To Kill a Mockingbird has been described as a gothic film in terms of its approach to the mysterious beliefs that children concoct for themselves. Removing the courthouse drama episode from the film (which is discussed below), there is definitely a dark fairy tale tone to the story that puts To Kill a Mockingbird in the same family as Night of the Hunter. The difference of the father figure sets these two films apart – one pure evil, one pure goodness – but the tones are similar. The fright of Boo Radley’s house, the wonder at discovering the trinkets in the tree, the invented stories, and the terror of the final battle in the woods; they all have an air of surrealism to them, a dark magic that nicely coincides with traditional (re: not Disney) fairy tales, one often helped along by terrific camerawork.
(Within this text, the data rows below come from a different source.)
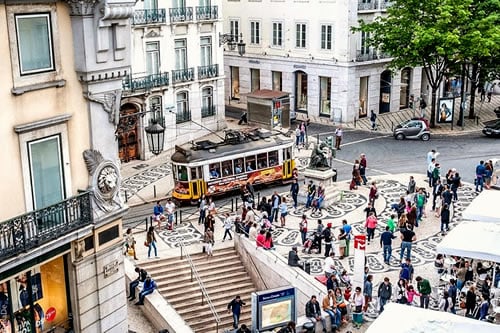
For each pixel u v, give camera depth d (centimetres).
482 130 4312
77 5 1534
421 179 3381
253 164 3278
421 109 4753
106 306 1742
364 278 2200
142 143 3834
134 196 3244
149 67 3838
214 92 4278
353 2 4469
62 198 1598
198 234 2770
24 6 1447
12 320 1556
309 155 3881
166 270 2453
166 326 2027
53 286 1642
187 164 3077
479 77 4556
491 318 2022
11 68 1438
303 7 4747
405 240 2462
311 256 2580
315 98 4844
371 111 4616
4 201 1459
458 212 2947
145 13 3719
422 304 2102
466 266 2230
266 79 5141
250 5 5119
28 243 1473
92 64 1589
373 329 1510
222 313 2361
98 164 1658
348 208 3047
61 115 1559
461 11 3931
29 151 1500
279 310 2047
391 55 4309
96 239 1675
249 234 2558
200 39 4119
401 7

To Kill a Mockingbird seems to me to represent a fundamental shift in American filmmaking. Although the late sixties are typically seen as the focal point for the change from “Classic Hollywood” to “Modern Hollywood,” due to, in no small part, the eventual influence of the French New Wave, the pumps had to be primed in order to accept that change. To Kill a Mockingbird is a film that got Hollywood ready to change. The episodes that deal with the gothic children’s tales of the original story are presented in a typical “Classic Hollywood” manner, but it is the sneakiness of the story suddenly warping into a wretched one of racism, bigotry, and intolerance, one that has more than one powerful punch to the stomach in store for you, that provides glimpses into the “Modern Hollywood” that would come a few years down the road. The courthouse drama episode, easily the most memorable one of the film, stands head and shoulders above the rest of the story and is surprisingly fresh and gripping. It doesn’t feel outdated in the least. It is still potent and, unfortunately, still relevant. There are certain expectations from a courthouse drama, and To Kill a Mockingbird manages to throw most of them on their head, a major reason why this film works as well as it does and why it sets the path for the new means of filmmaking that followed. This aspect of the story is incredibly courageous in what it dared to do and show in 1960s America, a culture in the midst of a civil rights flashpoint.
Distinctly episodic in nature, To Kill a Mockingbird is defined by its characters and its performances, and it is strong in both. Although not a particular favorite of mine, Peck as Finch is fantastic and in my recent rewatch, I found myself rather unexpectedly in tears several times. This is a film that rightly deserves to be remembered and passed on.